When I was still in high school, I was among a group of avid theatre-goers who, on at least a monthly basis would, go with our drama teachers to various theatres in and around Manchester. One of these trips was to see A Taste of Honey by Shelagh Delaney at The Octagon Theatre in Bolton. Though that evening is something in the region of twenty years ago, I still remember the performance vividly. It was unlike a lot of the productions we went to see, for a start it was set in Salford, very close to where we went to school and the characters were so realistic to us, well, because they were just like the people all around us. I don't remember if I identified that the female roles were so strong at the time but I do remember thinking one day, when I became an actress I'd love to play Jo (sadly, this was one ambition that I never did fulfil).

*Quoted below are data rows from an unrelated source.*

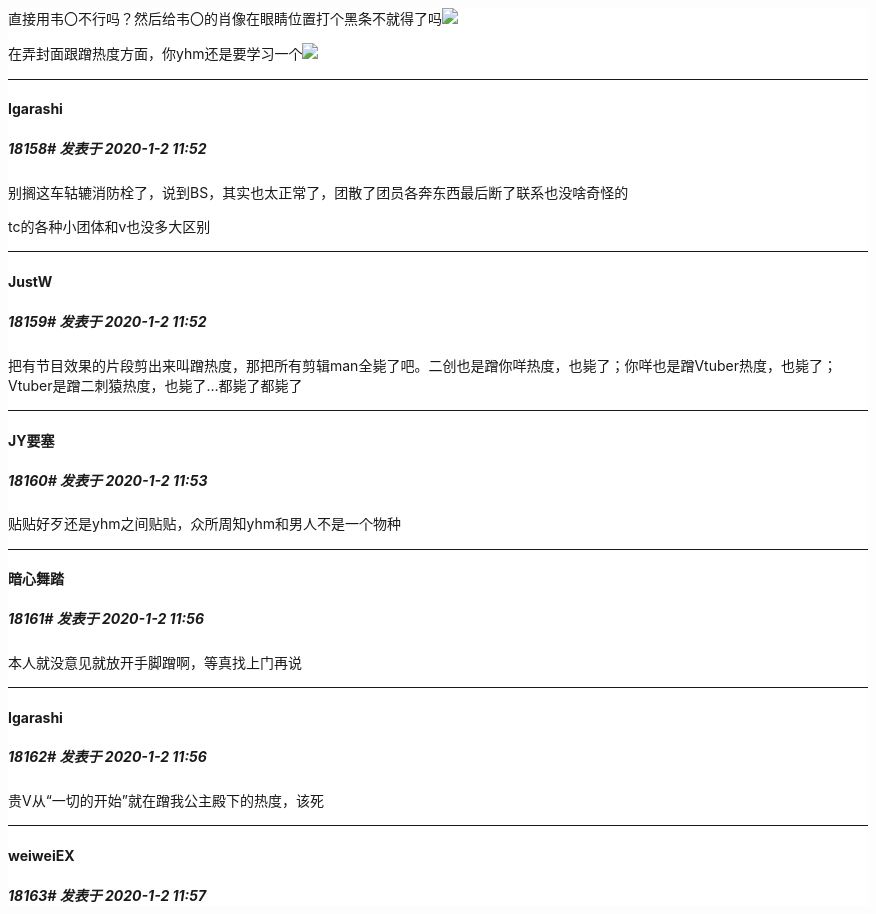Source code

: 
直接用韦〇不行吗？然后给韦〇的肖像在眼睛位置打个黑条不就得了吗<img src="https://static.saraba1st.com/image/smiley/face2017/067.png" referrerpolicy="no-referrer">


在弄封面跟蹭热度方面，你yhm还是要学习一个<img src="https://static.saraba1st.com/image/smiley/face2017/034.png" referrerpolicy="no-referrer"> 


*****

####  Igarashi  
##### 18158#       发表于 2020-1-2 11:52


别搁这车轱辘消防栓了，说到BS，其实也太正常了，团散了团员各奔东西最后断了联系也没啥奇怪的

tc的各种小团体和v也没多大区别


*****

####  JustW  
##### 18159#       发表于 2020-1-2 11:52


把有节目效果的片段剪出来叫蹭热度，那把所有剪辑man全毙了吧。二创也是蹭你咩热度，也毙了；你咩也是蹭Vtuber热度，也毙了；Vtuber是蹭二刺猿热度，也毙了…都毙了都毙了


*****

####  JY要塞  
##### 18160#       发表于 2020-1-2 11:53


贴贴好歹还是yhm之间贴贴，众所周知yhm和男人不是一个物种


*****

####  暗心舞踏  
##### 18161#       发表于 2020-1-2 11:56


本人就没意见就放开手脚蹭啊，等真找上门再说


*****

####  Igarashi  
##### 18162#       发表于 2020-1-2 11:56


贵V从“一切的开始”就在蹭我公主殿下的热度，该死


*****

####  weiweiEX  
##### 18163#       发表于 2020-1-2 11:57
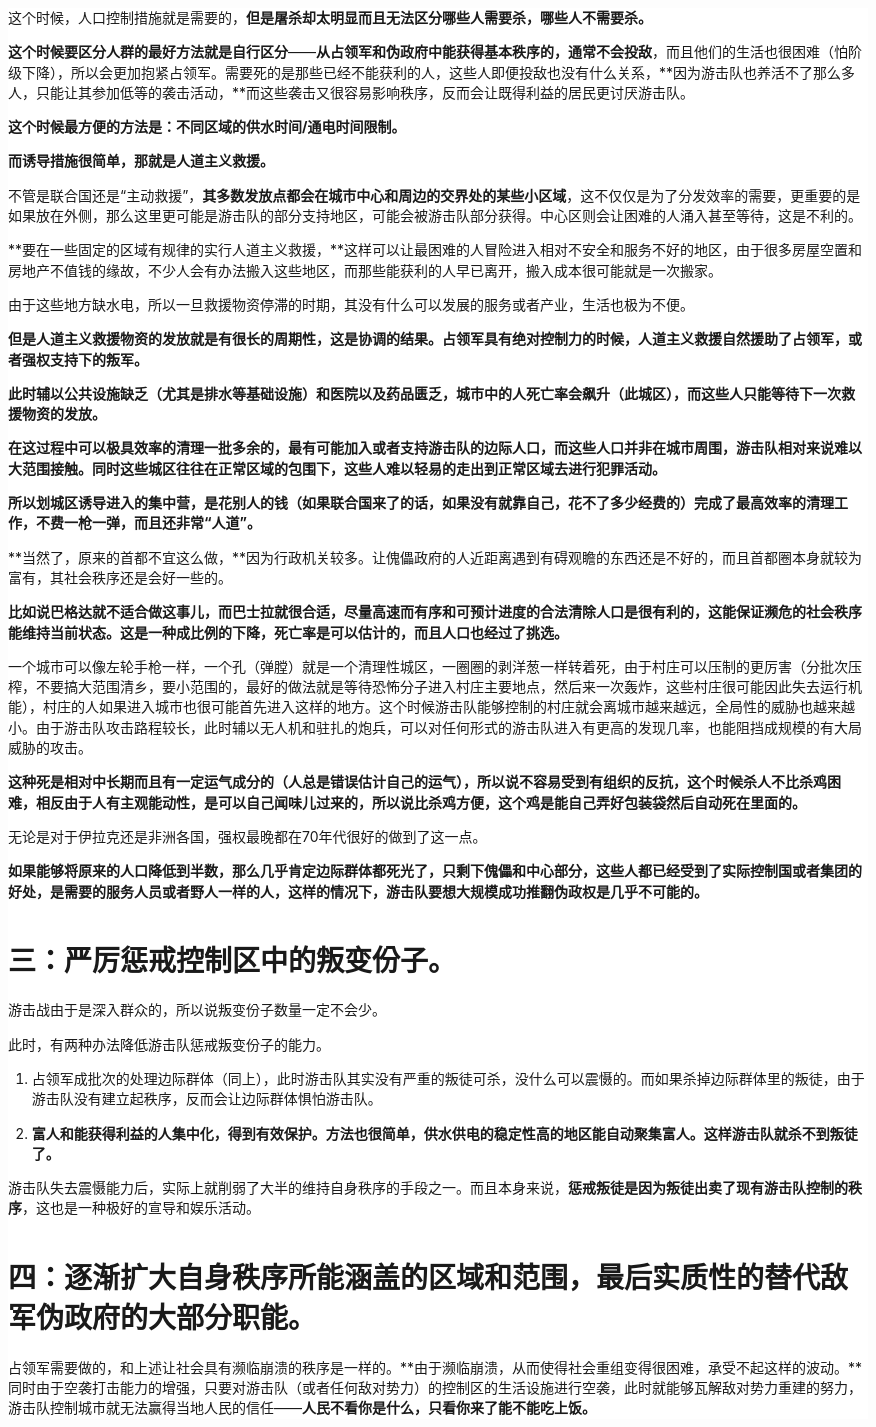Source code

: 这个时候，人口控制措施就是需要的，**但是屠杀却太明显而且无法区分哪些人需要杀，哪些人不需要杀。**

**这个时候要区分人群的最好方法就是自行区分**——**从占领军和伪政府中能获得基本秩序的，通常不会投敌**，而且他们的生活也很困难（怕阶级下降），所以会更加抱紧占领军。需要死的是那些已经不能获利的人，这些人即便投敌也没有什么关系，**因为游击队也养活不了那么多人，只能让其参加低等的袭击活动，**而这些袭击又很容易影响秩序，反而会让既得利益的居民更讨厌游击队。

**这个时候最方便的方法是：不同区域的供水时间/通电时间限制。**

**而诱导措施很简单，那就是人道主义救援。**

不管是联合国还是“主动救援”，**其多数发放点都会在城市中心和周边的交界处的某些小区域**，这不仅仅是为了分发效率的需要，更重要的是如果放在外侧，那么这里更可能是游击队的部分支持地区，可能会被游击队部分获得。中心区则会让困难的人涌入甚至等待，这是不利的。

**要在一些固定的区域有规律的实行人道主义救援，**这样可以让最困难的人冒险进入相对不安全和服务不好的地区，由于很多房屋空置和房地产不值钱的缘故，不少人会有办法搬入这些地区，而那些能获利的人早已离开，搬入成本很可能就是一次搬家。

由于这些地方缺水电，所以一旦救援物资停滞的时期，其没有什么可以发展的服务或者产业，生活也极为不便。

**但是人道主义救援物资的发放就是有很长的周期性，这是协调的结果。占领军具有绝对控制力的时候，人道主义救援自然援助了占领军，或者强权支持下的叛军。**

**此时辅以公共设施缺乏（尤其是排水等基础设施）和医院以及药品匮乏，城市中的人死亡率会飙升（此城区），而这些人只能等待下一次救援物资的发放。**

**在这过程中可以极具效率的清理一批多余的，最有可能加入或者支持游击队的边际人口，而这些人口并非在城市周围，游击队相对来说难以大范围接触。同时这些城区往往在正常区域的包围下，这些人难以轻易的走出到正常区域去进行犯罪活动。**

**所以划城区诱导进入的集中营，是花别人的钱（如果联合国来了的话，如果没有就靠自己，花不了多少经费的）完成了最高效率的清理工作，不费一枪一弹，而且还非常“人道”。**

**当然了，原来的首都不宜这么做，**因为行政机关较多。让傀儡政府的人近距离遇到有碍观瞻的东西还是不好的，而且首都圈本身就较为富有，其社会秩序还是会好一些的。

**比如说巴格达就不适合做这事儿，而巴士拉就很合适，尽量高速而有序和可预计进度的合法清除人口是很有利的，这能保证濒危的社会秩序能维持当前状态。这是一种成比例的下降，死亡率是可以估计的，而且人口也经过了挑选。**

一个城市可以像左轮手枪一样，一个孔（弹膛）就是一个清理性城区，一圈圈的剥洋葱一样转着死，由于村庄可以压制的更厉害（分批次压榨，不要搞大范围清乡，要小范围的，最好的做法就是等待恐怖分子进入村庄主要地点，然后来一次轰炸，这些村庄很可能因此失去运行机能），村庄的人如果进入城市也很可能首先进入这样的地方。这个时候游击队能够控制的村庄就会离城市越来越远，全局性的威胁也越来越小。由于游击队攻击路程较长，此时辅以无人机和驻扎的炮兵，可以对任何形式的游击队进入有更高的发现几率，也能阻挡成规模的有大局威胁的攻击。

**这种死是相对中长期而且有一定运气成分的（人总是错误估计自己的运气），所以说不容易受到有组织的反抗，这个时候杀人不比杀鸡困难，相反由于人有主观能动性，是可以自己闻味儿过来的，所以说比杀鸡方便，这个鸡是能自己弄好包装袋然后自动死在里面的。**

无论是对于伊拉克还是非洲各国，强权最晚都在70年代很好的做到了这一点。

**如果能够将原来的人口降低到半数，那么几乎肯定边际群体都死光了，只剩下傀儡和中心部分，这些人都已经受到了实际控制国或者集团的好处，是需要的服务人员或者野人一样的人，这样的情况下，游击队要想大规模成功推翻伪政权是几乎不可能的。**

# 三：严厉惩戒控制区中的叛变份子。

游击战由于是深入群众的，所以说叛变份子数量一定不会少。

此时，有两种办法降低游击队惩戒叛变份子的能力。

1. 占领军成批次的处理边际群体（同上），此时游击队其实没有严重的叛徒可杀，没什么可以震慑的。而如果杀掉边际群体里的叛徒，由于游击队没有建立起秩序，反而会让边际群体惧怕游击队。

2. **富人和能获得利益的人集中化，得到有效保护。方法也很简单，供水供电的稳定性高的地区能自动聚集富人。这样游击队就杀不到叛徒了。**


游击队失去震慑能力后，实际上就削弱了大半的维持自身秩序的手段之一。而且本身来说，**惩戒叛徒是因为叛徒出卖了现有游击队控制的秩序**，这也是一种极好的宣导和娱乐活动。

# 四：逐渐扩大自身秩序所能涵盖的区域和范围，最后实质性的替代敌军伪政府的大部分职能。

占领军需要做的，和上述让社会具有濒临崩溃的秩序是一样的。**由于濒临崩溃，从而使得社会重组变得很困难，承受不起这样的波动。**同时由于空袭打击能力的增强，只要对游击队（或者任何敌对势力）的控制区的生活设施进行空袭，此时就能够瓦解敌对势力重建的努力，游击队控制城市就无法赢得当地人民的信任——**人民不看你是什么，只看你来了能不能吃上饭。**
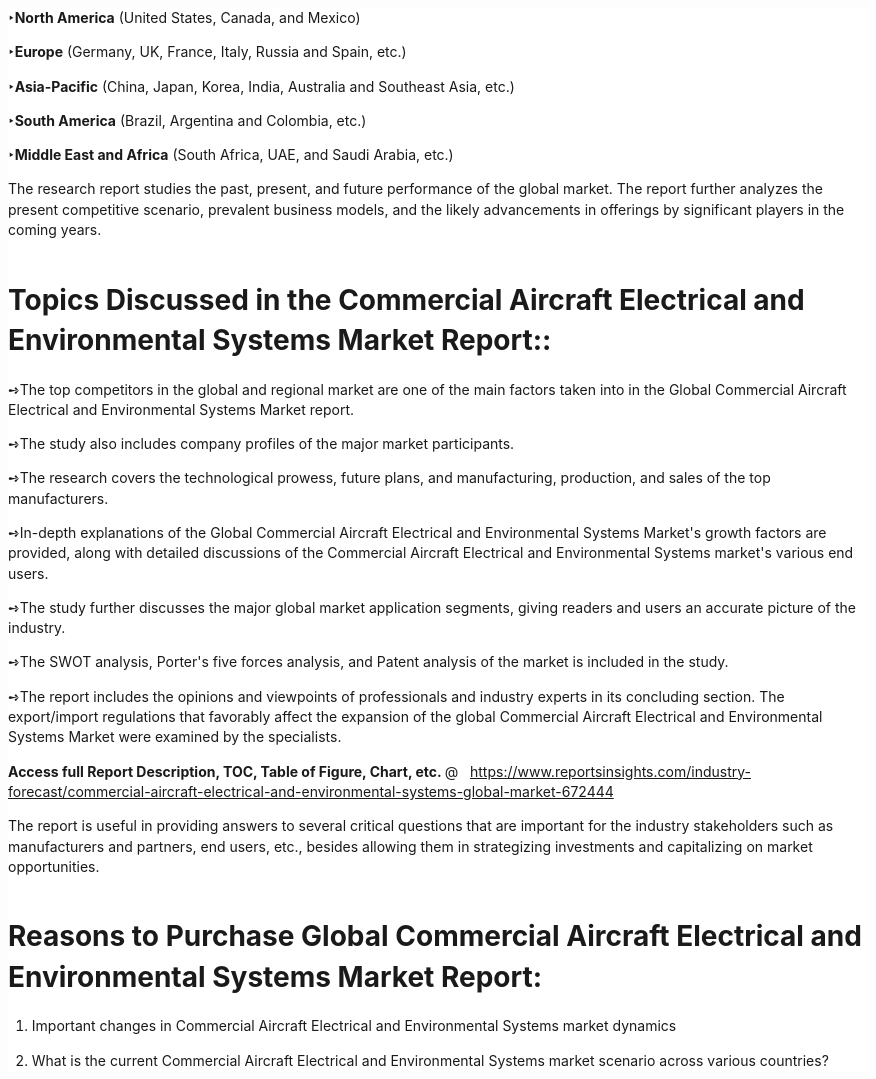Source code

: <strong>‣North America</strong> (United States, Canada, and Mexico)

<strong>‣Europe</strong> (Germany, UK, France, Italy, Russia and Spain, etc.)

<strong>‣Asia-Pacific</strong> (China, Japan, Korea, India, Australia and Southeast Asia, etc.)

<strong>‣South America</strong> (Brazil, Argentina and Colombia, etc.)

<strong>‣Middle East and Africa</strong> (South Africa, UAE, and Saudi Arabia, etc.)

The research report studies the past, present, and future performance of the global market. The report further analyzes the present competitive scenario, prevalent business models, and the likely advancements in offerings by significant players in the coming years.

# <strong>Topics Discussed in the Commercial Aircraft Electrical and Environmental Systems Market Report::</strong>

➺The top competitors in the global and regional market are one of the main factors taken into in the Global Commercial Aircraft Electrical and Environmental Systems Market report.

➺The study also includes company profiles of the major market participants.

➺The research covers the technological prowess, future plans, and manufacturing, production, and sales of the top manufacturers.

➺In-depth explanations of the Global Commercial Aircraft Electrical and Environmental Systems Market's growth factors are provided, along with detailed discussions of the Commercial Aircraft Electrical and Environmental Systems market's various end users.

➺The study further discusses the major global market application segments, giving readers and users an accurate picture of the industry.

➺The SWOT analysis, Porter's five forces analysis, and Patent analysis of the market is included in the study.

➺The report includes the opinions and viewpoints of professionals and industry experts in its concluding section. The export/import regulations that favorably affect the expansion of the global Commercial Aircraft Electrical and Environmental Systems Market were examined by the specialists.

<strong>Access full Report Description, TOC, Table of Figure, Chart, etc. </strong>@   <a href=https://www.reportsinsights.com/industry-forecast/commercial-aircraft-electrical-and-environmental-systems-global-market-672444 style=color:#0000ff;>https://www.reportsinsights.com/industry-forecast/commercial-aircraft-electrical-and-environmental-systems-global-market-672444</a>

The report is useful in providing answers to several critical questions that are important for the industry stakeholders such as manufacturers and partners, end users, etc., besides allowing them in strategizing investments and capitalizing on market opportunities.

# <strong>Reasons to Purchase Global Commercial Aircraft Electrical and Environmental Systems Market Report:</strong>

1. Important changes in Commercial Aircraft Electrical and Environmental Systems market dynamics

2. What is the current Commercial Aircraft Electrical and Environmental Systems market scenario across various countries?
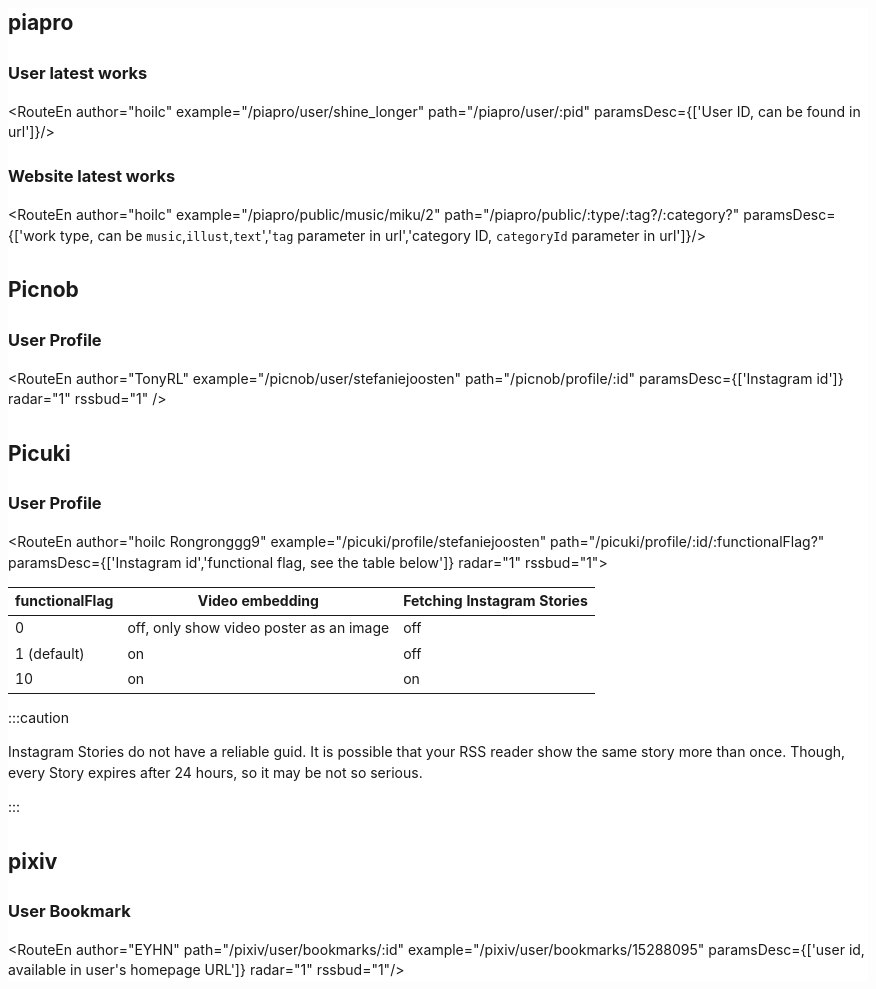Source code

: ## piapro

### User latest works

<RouteEn author="hoilc" example="/piapro/user/shine_longer" path="/piapro/user/:pid" paramsDesc={['User ID, can be found in url']}/>

### Website latest works

<RouteEn author="hoilc" example="/piapro/public/music/miku/2" path="/piapro/public/:type/:tag?/:category?" paramsDesc={['work type, can be `music`,`illust`,`text`','`tag` parameter in url','category ID, `categoryId` parameter in url']}/>

## Picnob

### User Profile

<RouteEn author="TonyRL" example="/picnob/user/stefaniejoosten" path="/picnob/profile/:id" paramsDesc={['Instagram id']} radar="1" rssbud="1" />

## Picuki

### User Profile

<RouteEn author="hoilc Rongronggg9" example="/picuki/profile/stefaniejoosten" path="/picuki/profile/:id/:functionalFlag?" paramsDesc={['Instagram id','functional flag, see the table below']} radar="1" rssbud="1">

| functionalFlag | Video embedding                         | Fetching Instagram Stories |
| -------------- | --------------------------------------- | -------------------------- |
| 0              | off, only show video poster as an image | off                        |
| 1 (default)    | on                                      | off                        |
| 10             | on                                      | on                         |

:::caution

Instagram Stories do not have a reliable guid. It is possible that your RSS reader show the same story more than once.
Though, every Story expires after 24 hours, so it may be not so serious.

:::

</RouteEn>

## pixiv

### User Bookmark

<RouteEn author="EYHN" path="/pixiv/user/bookmarks/:id" example="/pixiv/user/bookmarks/15288095" paramsDesc={['user id, available in user\'s homepage URL']} radar="1" rssbud="1"/>
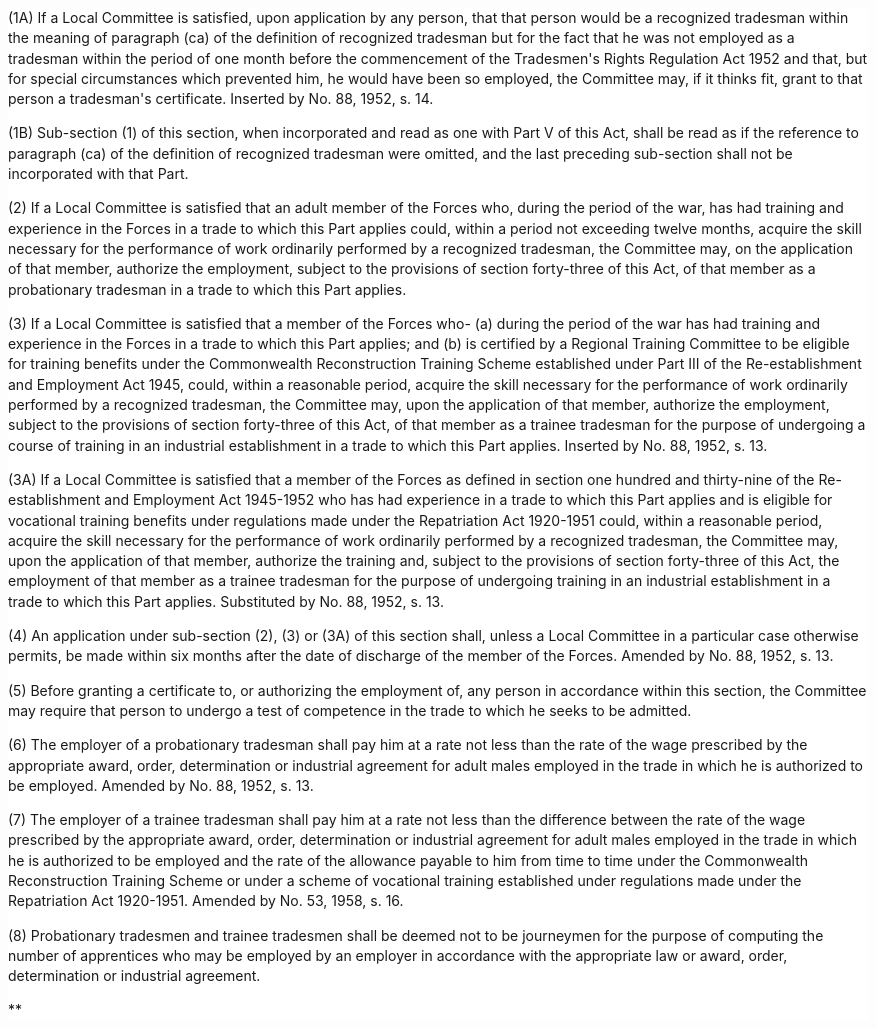   (1A) If a Local Committee is satisfied, upon application by any person, that that person would be a recognized tradesman within the meaning of paragraph (ca) of the definition of recognized tradesman but for the fact that he was not employed as a tradesman within the period of one month before the commencement of the Tradesmen's Rights Regulation Act 1952 and that, but for special circumstances which prevented him, he would have been so employed, the Committee may, if it thinks fit, grant to that person a tradesman's certificate.<lf> Inserted by No. 88, 1952, s. 14\. <p>  (1B) Sub-section (1) of this section, when incorporated and read as one with Part V of this Act, shall be read as if the reference to paragraph (ca) of the definition of recognized tradesman were omitted, and the last preceding sub-section shall not be incorporated with that Part.<lf> <p>  (2) If a Local Committee is satisfied that an adult member of the Forces who, during the period of the war, has had training and experience in the Forces in a trade to which this Part applies could, within a period not exceeding twelve months, acquire the skill necessary for the performance of work ordinarily performed by a recognized tradesman, the Committee may, on the application of that member, authorize the employment, subject to the provisions of section forty-three of this Act, of that member as a probationary tradesman in a trade to which this Part applies. </p><p>  (3) If a Local Committee is satisfied that a member of the Forces who-<lf> <lf>   (a)  during the period of the war has had training and experience in the Forces in a trade to which this Part applies; and<lf> <lf>   (b)  is certified by a Regional Training Committee to be eligible for training benefits under the Commonwealth Reconstruction Training Scheme established under Part III of the Re-establishment and Employment Act 1945,<lf> could, within a reasonable period, acquire the skill necessary for the performance of work ordinarily performed by a recognized tradesman, the Committee may, upon the application of that member, authorize the employment, subject to the provisions of section forty-three of this Act, of that member as a trainee tradesman for the purpose of undergoing a course of training in an industrial establishment in a trade to which this Part applies.<lf> Inserted by No. 88, 1952, s. 13\. <p>  (3A) If a Local Committee is satisfied that a member of the Forces as defined in section one hundred and thirty-nine of the Re-establishment and Employment Act 1945-1952 who has had experience in a trade to which this Part applies and is eligible for vocational training benefits under regulations made under the Repatriation Act 1920-1951 could, within a reasonable period, acquire the skill necessary for the performance of work ordinarily performed by a recognized tradesman, the Committee may, upon the application of that member, authorize the training and, subject to the provisions of section forty-three of this Act, the employment of that member as a trainee tradesman for the purpose of undergoing training in an industrial establishment in a trade to which this Part applies.<lf> Substituted by No. 88, 1952, s. 13\. <p>  (4) An application under sub-section (2), (3) or (3A) of this section shall, unless a Local Committee in a particular case otherwise permits, be made within six months after the date of discharge of the member of the Forces.<lf> Amended by No. 88, 1952, s. 13\. <p>  (5) Before granting a certificate to, or authorizing the employment of, any person in accordance within this section, the Committee may require that person to undergo a test of competence in the trade to which he seeks to be admitted.<lf> <p>  (6) The employer of a probationary tradesman shall pay him at a rate not less than the rate of the wage prescribed by the appropriate award, order, determination or industrial agreement for adult males employed in the trade in which he is authorized to be employed.<lf> Amended by No. 88, 1952, s. 13\. <p>  (7) The employer of a trainee tradesman shall pay him at a rate not less than the difference between the rate of the wage prescribed by the appropriate award, order, determination or industrial agreement for adult males employed in the trade in which he is authorized to be employed and the rate of the allowance payable to him from time to time under the Commonwealth Reconstruction Training Scheme or under a scheme of vocational training established under regulations made under the Repatriation Act 1920-1951.<lf> Amended by No. 53, 1958, s. 16\. <p>  (8) Probationary tradesmen and trainee tradesmen shall be deemed not to be journeymen for the purpose of computing the number of apprentices who may be employed by an employer in accordance with the appropriate law or award, order, determination or industrial agreement.<lf> </lf></p></lf></p></lf></p></lf></p></lf></p></lf></p></lf></lf></lf></lf></lf></lf></p></lf></p></lf>
</lf></lf></lf></lf></lf></lf></lf></lf></lf></lf></lf></lf></lf></lf></lf></sect>
**<b>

Shelagh came from humble beginings, born and raised in Salford in the north of England. She wrote her most famous work, A Taste of Honey, while just 18, it opened in London at the Theatre Royal East in 1958 and was an instant success.

A Taste of Honey showed working-class women from a working-class woman's point of view, had a gay man as a central and sympathetic figure, and a black character who was neither idealised nor a racial stereotype.
Dennis Barker, The Guardian

The play was turned into a film in 1961. The film was also a great success winning four Bafta awards, including best British screenplay and best British film.

Shelagh wrote a number of other plays after A Taste of Honey, though none matched it's success. In 1963, she published a book of short stories, Sweetly Sings the Donkey. Over time, she began to write more for radio and television than for theatre. She was made a fellow of the Royal Society of Literature in 1985.

Her style of writing continued, throughout her career, to be filled with harsh realism, social protest and strong female characters. She has been, and remains to be, an enormous influence on other creatives, her champions include Morrissey of The Smiths who says many of his lyrics would not exist were it not for Shelagh. Jeanette Winterson - Wonderful Woman 98, also remarks on her influence, saying Shelagh was "the first working-class woman playwright".

It may not seem so unusual now, a female writer having huge success at an early age but at the time A Taste of Honey was released, this could only be described as groundbreaking. In some way, Shelagh's success knocked down some of the boundaries faced by women of the lower-classes of the time, opened up the idea that theatre, literature and even, more generally speaking, education were things that could be accessible to all - for these reasons she well-deserves her Wonderful Woman title.

Women never have young minds. They were born three thousand years old.